2.) Cosplay Soy Boys (CSBs). They come in only one size – failure. Not only do they want… they NEED to be freed from the shackles of that burdensome notion of masculinity. It’s not that CSBs want to be more feminine. Far from it. They’re just  scared to death of being masculine, even a little bit.

White dude(?) for Kamala.

Here are the identifiable signs of a CSB in its natural habitat;

  • Wears a pussy hat, morbidly obese, poor personal hygiene. SOP (curiously in direct contradiction to his pussy hat).
  • Riot gear includes umbrellas and cardboard sword and shield.
  • Has a useless degree (think: Majored in Managerial Simping with a minor in Theoretical Cuckoldry). Still $150,000 in debt.

Remedy – Cut off ALL federal aid. Not one simple penny originating from the taxpayers should end up in this puddy tat’s coin purse. Force him to swap out his useless degrees for some time at a Community College to learn a trade. Take my word for it, electricians and plumbers make a damn sight more that someone with a psych or anthropology degree.

3.) Federal Job Whores. Isn’t it amazing that whenever the federal government is “shut down” over some lopsided budget bill, 75 percent of the federal workforce is now on “furlough”, which really means they’re on vacation. Fret not, all those furlough days will still be paid in the form of “backpay”.

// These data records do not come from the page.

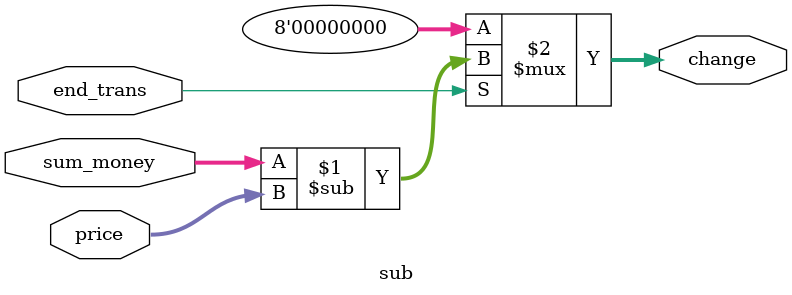
<source format=v>
module sub (                                                                                                                                                                                                       
input end_trans,
input [7:0] sum_money,
input [7:0] price,
output [7:0] change);
assign change = (end_trans) ? (sum_money - price ) : 8'b00000000;
endmodule
</source>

But amazingly, the Coast Guard is still guarding the coasts; the Secret Service is still on the lookout for counterfeiters and protecting certain federal officials; the US Mail is still being delivered. All this with three-fourths of the workforce sitting at home? How the hell does that work? Oh, by the way… not exactly a secret that they’re going to vote for the political party that promises to keep feeding the bureaucracy.

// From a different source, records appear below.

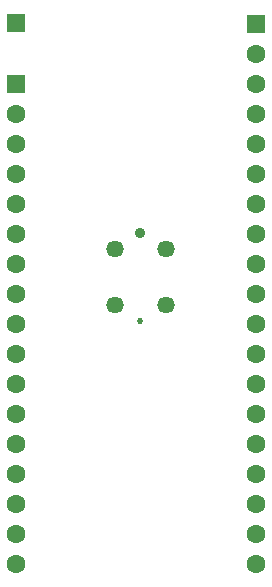
<source format=gbr>
%TF.GenerationSoftware,KiCad,Pcbnew,9.0.7-9.0.7~ubuntu22.04.1*%
%TF.CreationDate,2026-02-08T17:14:19-07:00*%
%TF.ProjectId,ESP32-S3-MINI-1_UU,45535033-322d-4533-932d-4d494e492d31,rev?*%
%TF.SameCoordinates,Original*%
%TF.FileFunction,Soldermask,Bot*%
%TF.FilePolarity,Negative*%
%FSLAX46Y46*%
G04 Gerber Fmt 4.6, Leading zero omitted, Abs format (unit mm)*
G04 Created by KiCad (PCBNEW 9.0.7-9.0.7~ubuntu22.04.1) date 2026-02-08 17:14:19*
%MOMM*%
%LPD*%
G01*
G04 APERTURE LIST*
%ADD10R,1.600000X1.600000*%
%ADD11C,1.600000*%
%ADD12C,0.520000*%
%ADD13C,0.890000*%
%ADD14C,1.460000*%
G04 APERTURE END LIST*
D10*
%TO.C,J5*%
X189840000Y-74360000D03*
D11*
X189840000Y-76900000D03*
X189840000Y-79440000D03*
X189840000Y-81980000D03*
X189840000Y-84520000D03*
X189840000Y-87060000D03*
X189840000Y-89600000D03*
X189840000Y-92140000D03*
X189840000Y-94680000D03*
X189840000Y-97220000D03*
X189840000Y-99760000D03*
X189840000Y-102300000D03*
X189840000Y-104840000D03*
X189840000Y-107380000D03*
X189840000Y-109920000D03*
X189840000Y-112460000D03*
X189840000Y-115000000D03*
%TD*%
D10*
%TO.C,J6*%
X210160000Y-69280000D03*
D11*
X210160000Y-71820000D03*
X210160000Y-74360000D03*
X210160000Y-76900000D03*
X210160000Y-79440000D03*
X210160000Y-81980000D03*
X210160000Y-84520000D03*
X210160000Y-87060000D03*
X210160000Y-89600000D03*
X210160000Y-92140000D03*
X210160000Y-94680000D03*
X210160000Y-97220000D03*
X210160000Y-99760000D03*
X210160000Y-102300000D03*
X210160000Y-104840000D03*
X210160000Y-107380000D03*
X210160000Y-109920000D03*
X210160000Y-112460000D03*
X210160000Y-115000000D03*
%TD*%
D10*
%TO.C,J4*%
X189875000Y-69270000D03*
%TD*%
D12*
%TO.C,J2*%
X200385000Y-94500000D03*
D13*
X200385000Y-87000000D03*
D14*
X198235000Y-93150000D03*
X198235000Y-88350000D03*
X202535000Y-88350000D03*
X202535000Y-93150000D03*
%TD*%
M02*

</source>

Ändern. Изменять. 改变. No matter how you spell it, it’s all “Change.”

The remedy is obvious; not only do we need to stop feeding the beast, but the same beast needs not only to have its stomach stapled, but liposuction out the ass (no pun intended).

4.) Professional Leftists. We know who they are. It’s that thin slice of the American people who are openly Left-Wingers. The Bernie Sanders, Alexandria Ocasio-Cortez and Tim Walz politicians of the world. They don’t even try to hide their open admiration of Karl Marx, Vladimir Lenin and Mao Tse-tung.

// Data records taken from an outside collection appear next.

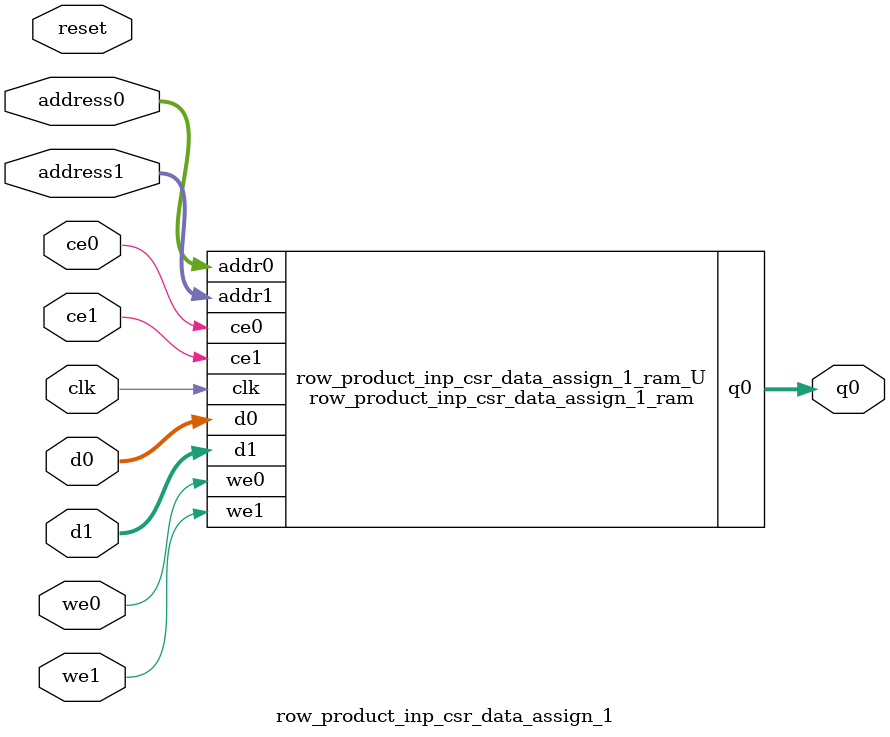
<source format=v>
`timescale 1 ns / 1 ps
module row_product_inp_csr_data_assign_1_ram (addr0, ce0, d0, we0, q0, addr1, ce1, d1, we1,  clk);

parameter DWIDTH = 64;
parameter AWIDTH = 5;
parameter MEM_SIZE = 20;

input[AWIDTH-1:0] addr0;
input ce0;
input[DWIDTH-1:0] d0;
input we0;
output reg[DWIDTH-1:0] q0;
input[AWIDTH-1:0] addr1;
input ce1;
input[DWIDTH-1:0] d1;
input we1;
input clk;

reg [DWIDTH-1:0] ram[0:MEM_SIZE-1];




always @(posedge clk)  
begin 
    if (ce0) begin
        if (we0) 
            ram[addr0] <= d0; 
        q0 <= ram[addr0];
    end
end


always @(posedge clk)  
begin 
    if (ce1) begin
        if (we1) 
            ram[addr1] <= d1; 
    end
end


endmodule

`timescale 1 ns / 1 ps
module row_product_inp_csr_data_assign_1(
    reset,
    clk,
    address0,
    ce0,
    we0,
    d0,
    q0,
    address1,
    ce1,
    we1,
    d1);

parameter DataWidth = 32'd64;
parameter AddressRange = 32'd20;
parameter AddressWidth = 32'd5;
input reset;
input clk;
input[AddressWidth - 1:0] address0;
input ce0;
input we0;
input[DataWidth - 1:0] d0;
output[DataWidth - 1:0] q0;
input[AddressWidth - 1:0] address1;
input ce1;
input we1;
input[DataWidth - 1:0] d1;



row_product_inp_csr_data_assign_1_ram row_product_inp_csr_data_assign_1_ram_U(
    .clk( clk ),
    .addr0( address0 ),
    .ce0( ce0 ),
    .we0( we0 ),
    .d0( d0 ),
    .q0( q0 ),
    .addr1( address1 ),
    .ce1( ce1 ),
    .we1( we1 ),
    .d1( d1 ));

endmodule


</source>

Even though they profess a love for Communism, they just play word games when someone calls them out. It doesn’t matter if they refer to themselves as “Progressives” or “Democratic Socialists” or “Enlightened”. Don’t fall for it, they’re totalitarians. Interestingly enough, whenever one of these Lefties lose an election, more than a few of their supporters start calling for members of the opposition be put to death.

Here’s the remedy: If you’re even thinking of ever voting for one of these neo-Stalinists, all I ask of you is that before you cast your ballot for them, just scratch the surface of their stances on the various issues. Once you start to think for yourself, that’s when they start to sweat.

Yes, it really is as simple as that.